Even in the realm of animation, the machine was a source of dread. In Felix Goes West (1924), the train is a relentless, unthinking force. Felix the Cat is chased by a bear, but the environment itself—the tracks, the locomotives, the sheer speed of the westward expansion—is the true antagonist. The humor comes from the way the machine ignores human (or feline) logic. It is a recurring theme in the 'cult of the loser-hero': the individual trying to navigate a world that has been standardized for the benefit of the engine. The slapstick of the 1920s wasn't just about falling down; it was about the humiliation of being outpaced by a piston.
Here is where I break from the traditional film history 'respect' for these works. First, I would argue that Chyortovo koleso is a far more effective piece of noir than almost anything produced in the 1940s. While 40s noir relied on shadows and cynical dialogue, the Soviet silent era used the camera as a weapon of class consciousness and existential dread. The sailor in The Devil’s Wheel isn't just a victim of a 'femme fatale'; he is a victim of a societal centrifuge. The fairground is the ultimate trap because it promises an escape that is actually a deeper form of enslavement. We’ve softened the edges of this film over time, calling it 'experimental,' but it’s actually a brutal critique of the lie of urban leisure.
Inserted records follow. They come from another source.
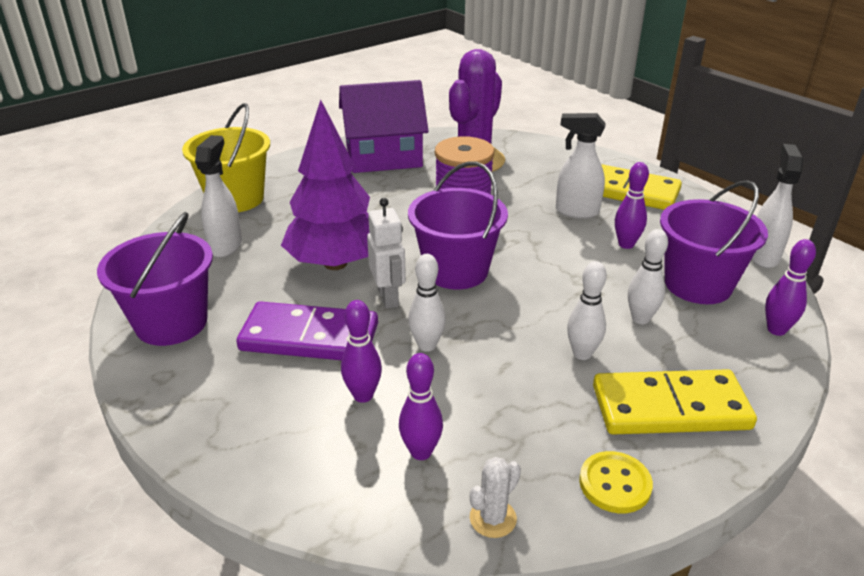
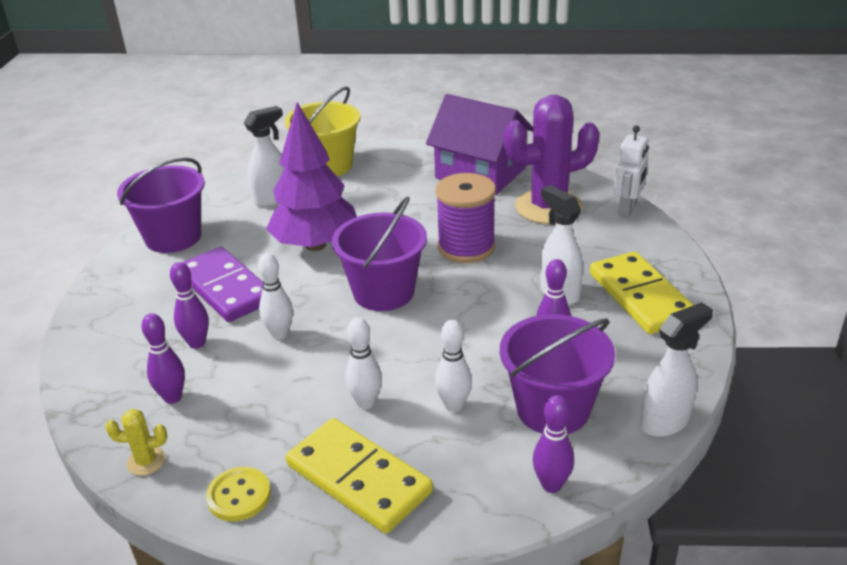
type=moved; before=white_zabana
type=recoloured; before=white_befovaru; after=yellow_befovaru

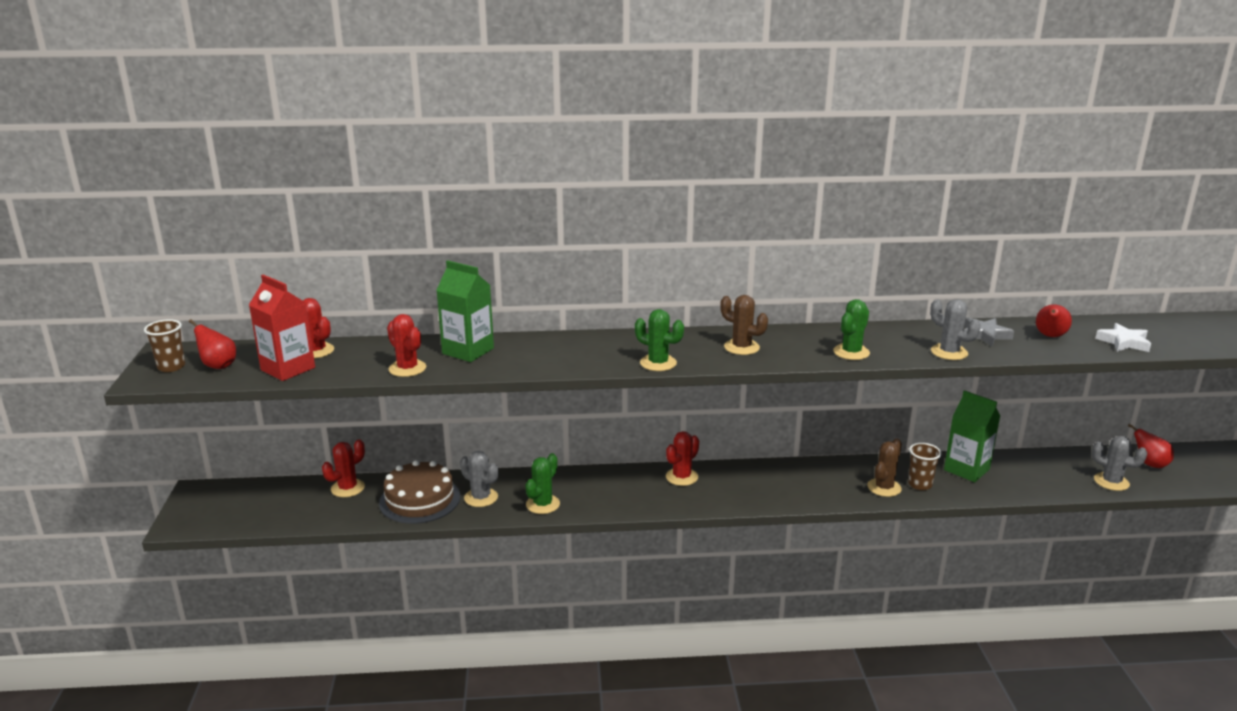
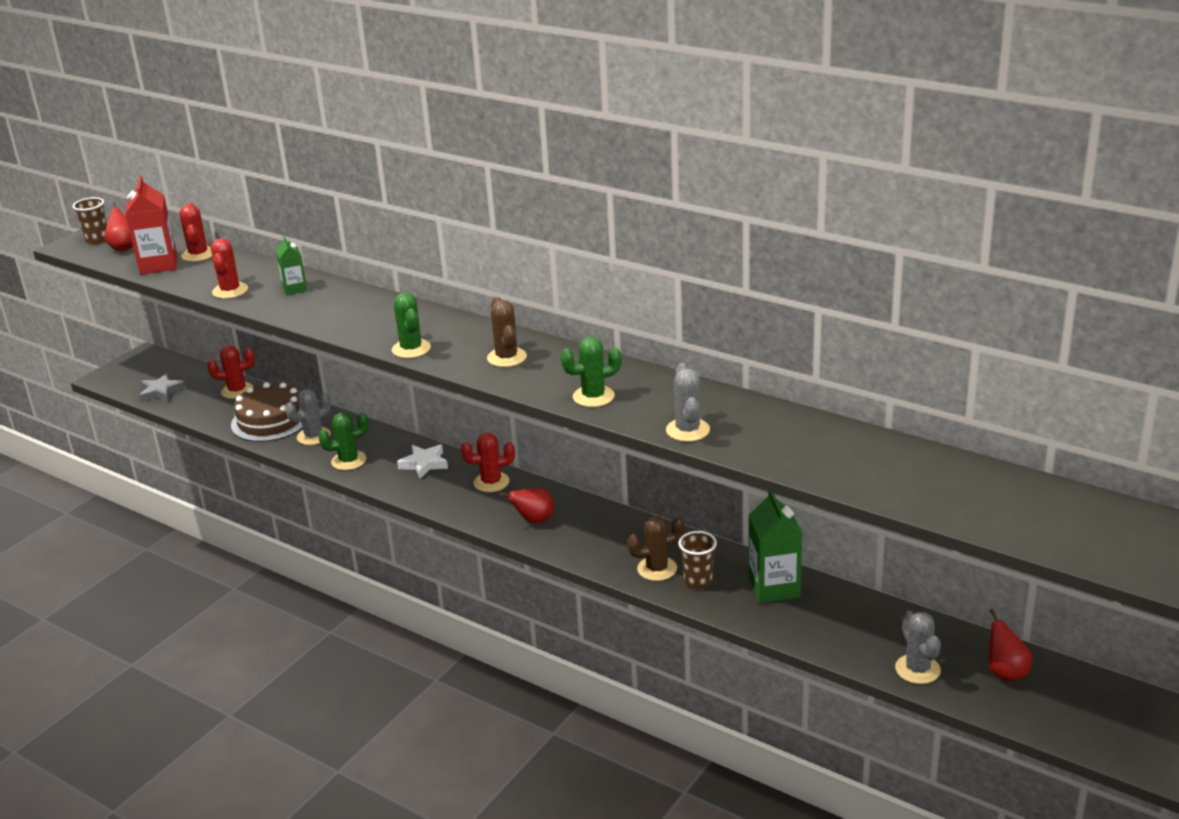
type=moved; before=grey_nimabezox
type=moved; before=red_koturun (2nd from left)
type=moved; before=white_nimabezox
type=turned; before=grey_befovaru (1st from left); turn=60
type=resized; before=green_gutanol (1st from left); scale=0.58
Second, I contend that the 'educational' framing of films like Mieres del Camino is a form of industrial gaslighting. These films were often funded or supported by the very entities they depicted, using the 'majesty' of the machine to hide the reality of the laborers. The cult fascination we have today with 'industrial ruins' or 'rust-belt aesthetics' is a direct descendant of this visual manipulation. We are trained to look at the furnace and see 'art' rather than seeing the fire that consumed the worker's life. The silent era didn't just invent the visual language of the machine; it invented the way we romanticize our own obsolescence.
If you want to understand why we are so obsessed with AI or the singularity today, look at La dixième symphonie (The Tenth Symphony, 1918). While it’s a story about a composer, the way Abel Gance shoots the obsession with creation is purely mechanical. The 'symphony' is a machine that the composer, Enrid Damor, cannot control. It consumes his relationships and his sanity. The obsession with the 'perfect output' is the same drive that leads to the sterile, frightening world of modern tech-fetishism. Damor is the first programmer, trying to write a code (the music) that will live forever, only to find that the process destroys the living.
The silent era's industrial films are not 'charming' precursors to modern cinema. They are the site of an original sin. They documented the moment we traded the organic for the mechanical and found that the machine had no intention of being a fair partner. From the spinning lights of Chyortovo koleso to the white-hot steel of Mieres del Camino, the message is the same: the gears are turning, and you are just the lubricant. We don't watch these films to see how far we've come; we watch them to see how long we've been trapped in the same engine.